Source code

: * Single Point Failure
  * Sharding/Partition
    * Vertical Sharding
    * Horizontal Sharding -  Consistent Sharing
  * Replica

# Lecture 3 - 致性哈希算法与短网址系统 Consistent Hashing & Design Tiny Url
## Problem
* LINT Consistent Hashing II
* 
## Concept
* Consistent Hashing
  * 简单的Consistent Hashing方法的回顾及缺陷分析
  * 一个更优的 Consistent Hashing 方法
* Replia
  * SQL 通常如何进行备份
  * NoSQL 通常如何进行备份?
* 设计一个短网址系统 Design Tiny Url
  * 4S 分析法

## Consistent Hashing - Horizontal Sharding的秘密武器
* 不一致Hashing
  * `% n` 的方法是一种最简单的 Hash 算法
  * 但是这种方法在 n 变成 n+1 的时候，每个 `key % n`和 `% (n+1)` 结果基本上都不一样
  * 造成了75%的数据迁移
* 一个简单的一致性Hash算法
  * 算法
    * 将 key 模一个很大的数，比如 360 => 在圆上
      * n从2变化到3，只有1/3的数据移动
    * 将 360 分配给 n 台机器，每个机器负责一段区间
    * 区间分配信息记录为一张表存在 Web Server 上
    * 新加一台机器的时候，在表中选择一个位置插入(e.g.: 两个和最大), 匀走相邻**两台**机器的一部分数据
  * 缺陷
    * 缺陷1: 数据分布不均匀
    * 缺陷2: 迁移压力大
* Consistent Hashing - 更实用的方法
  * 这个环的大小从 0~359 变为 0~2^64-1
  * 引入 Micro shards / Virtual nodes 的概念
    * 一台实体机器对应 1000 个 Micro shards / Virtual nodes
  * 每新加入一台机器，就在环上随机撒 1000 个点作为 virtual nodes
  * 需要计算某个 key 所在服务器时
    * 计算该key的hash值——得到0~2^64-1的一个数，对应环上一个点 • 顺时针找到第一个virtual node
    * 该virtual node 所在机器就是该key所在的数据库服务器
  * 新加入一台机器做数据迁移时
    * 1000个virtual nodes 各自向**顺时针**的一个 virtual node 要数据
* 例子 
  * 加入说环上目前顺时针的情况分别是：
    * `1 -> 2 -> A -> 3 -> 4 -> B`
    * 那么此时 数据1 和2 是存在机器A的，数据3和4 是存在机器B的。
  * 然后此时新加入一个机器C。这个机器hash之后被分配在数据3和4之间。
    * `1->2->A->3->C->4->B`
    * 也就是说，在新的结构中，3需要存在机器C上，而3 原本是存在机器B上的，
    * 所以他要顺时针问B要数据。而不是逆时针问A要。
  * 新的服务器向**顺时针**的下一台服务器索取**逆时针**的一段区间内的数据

■ ■ ■

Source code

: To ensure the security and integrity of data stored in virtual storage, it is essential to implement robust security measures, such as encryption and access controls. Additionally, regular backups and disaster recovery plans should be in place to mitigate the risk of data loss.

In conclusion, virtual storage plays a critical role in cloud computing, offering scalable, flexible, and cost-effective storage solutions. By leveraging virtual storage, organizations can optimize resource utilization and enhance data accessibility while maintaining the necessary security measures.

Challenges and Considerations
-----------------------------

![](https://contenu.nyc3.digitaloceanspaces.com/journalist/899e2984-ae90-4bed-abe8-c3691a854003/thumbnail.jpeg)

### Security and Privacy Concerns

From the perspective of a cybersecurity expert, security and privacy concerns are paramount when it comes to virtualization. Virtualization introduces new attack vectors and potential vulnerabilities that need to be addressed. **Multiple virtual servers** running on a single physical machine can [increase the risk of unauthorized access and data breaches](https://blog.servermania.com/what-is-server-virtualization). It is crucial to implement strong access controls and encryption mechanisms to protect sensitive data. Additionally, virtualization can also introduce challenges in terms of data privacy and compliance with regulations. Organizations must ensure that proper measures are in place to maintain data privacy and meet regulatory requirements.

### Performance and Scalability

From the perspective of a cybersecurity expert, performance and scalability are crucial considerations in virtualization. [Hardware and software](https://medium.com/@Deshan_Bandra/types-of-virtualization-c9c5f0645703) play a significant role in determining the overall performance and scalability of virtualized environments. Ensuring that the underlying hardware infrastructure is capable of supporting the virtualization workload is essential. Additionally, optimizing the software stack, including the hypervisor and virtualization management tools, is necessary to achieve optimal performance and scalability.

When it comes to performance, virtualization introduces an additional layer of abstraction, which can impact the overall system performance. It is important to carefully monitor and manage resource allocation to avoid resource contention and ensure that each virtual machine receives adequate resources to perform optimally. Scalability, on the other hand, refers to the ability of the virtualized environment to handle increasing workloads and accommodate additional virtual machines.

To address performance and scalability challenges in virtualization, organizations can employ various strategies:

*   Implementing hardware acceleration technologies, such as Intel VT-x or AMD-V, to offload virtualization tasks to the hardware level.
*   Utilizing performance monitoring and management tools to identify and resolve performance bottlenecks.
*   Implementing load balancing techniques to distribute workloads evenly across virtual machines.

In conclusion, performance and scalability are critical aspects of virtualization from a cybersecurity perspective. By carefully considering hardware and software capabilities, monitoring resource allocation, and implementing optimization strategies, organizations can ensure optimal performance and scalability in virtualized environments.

■ ■ ■

Task to complete >>
All that is needed is the exact run of lines above from the line containing "模一个很大的数，比如 360 => 在圆上" through the line containing "需要计算某个 key 所在服务器时", both of them included.

Task result >>
    * 将 key 模一个很大的数，比如 360 => 在圆上
      * n从2变化到3，只有1/3的数据移动
    * 将 360 分配给 n 台机器，每个机器负责一段区间
    * 区间分配信息记录为一张表存在 Web Server 上
    * 新加一台机器的时候，在表中选择一个位置插入(e.g.: 两个和最大), 匀走相邻**两台**机器的一部分数据
  * 缺陷
    * 缺陷1: 数据分布不均匀
    * 缺陷2: 迁移压力大
* Consistent Hashing - 更实用的方法
  * 这个环的大小从 0~359 变为 0~2^64-1
  * 引入 Micro shards / Virtual nodes 的概念
    * 一台实体机器对应 1000 个 Micro shards / Virtual nodes
  * 每新加入一台机器，就在环上随机撒 1000 个点作为 virtual nodes
  * 需要计算某个 key 所在服务器时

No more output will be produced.